“Neler oluyor bize?” sorusunu soranlar, sorunun cevabını daha ziyade siyaset üzerinden arıyor. Benim cevap aradığım alan teknolojinin gündelik hayat üzerindeki etkisi.
Teknolojinin içine doğanlarla teknoloji ile arasına mesafe koyanların davranış kodları üzerinde durmak her zaman çok fikir vericidir. 1970’li yıllarda TV ekranı ile ilk defa muhatap olan yaşlı kuşak “Zeki Müren de bizi görüyor mu?” sorusunu soran kuşaktı.
Televizyonla karşılaşan ninelerimiz, mesela onlardan biri de 1903 doğumlu ninemdi, televizyon açılınca derlenip toparlanmış, ekrana sırtını dönmüştü.
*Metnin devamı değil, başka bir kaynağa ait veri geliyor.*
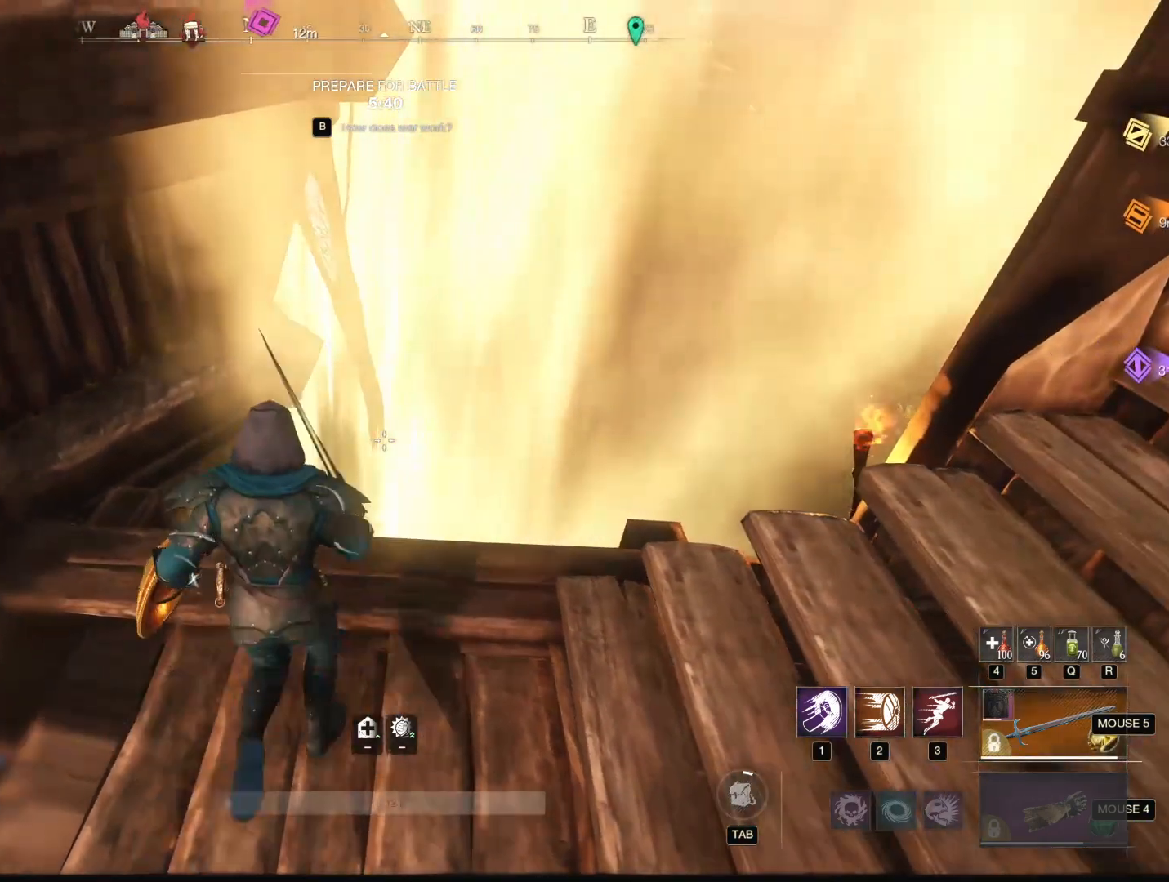
{"keys": [], "mouse": [], "events": [[351, "a", "up"]]}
Bu davranış beni çok düşündürdü. Ninemin yaşındaki bütün kadınların aynı tepkiyi verdiğini hatırlıyorum. Ninemin TV ekranına sırtını döndüğü sahne yıllar boyunca benimle yaşamış olmalı ki, felsefe ve sosyoloji okumaya başlayınca kuşakların ortak davranışları bahsinde doğrudan bu olay canlandı gözümde, canlandıkça zihnime bir kıymık gibi batmaya devam etti. Ta ki İsmet Özel’in Yusuf Masalı’nda dile getirdiği, hayatımızın özetine rastlayıncaya kadar:
Eskiler aramaz, iz sürerdi/Bilirlerdi
Evet’le Hayır arasına Belki
Sokulduğunda/Felaket gelir/Noksanı fark ederlerdi, çünkü bütünden/ Nelerin koptuğu besbelli.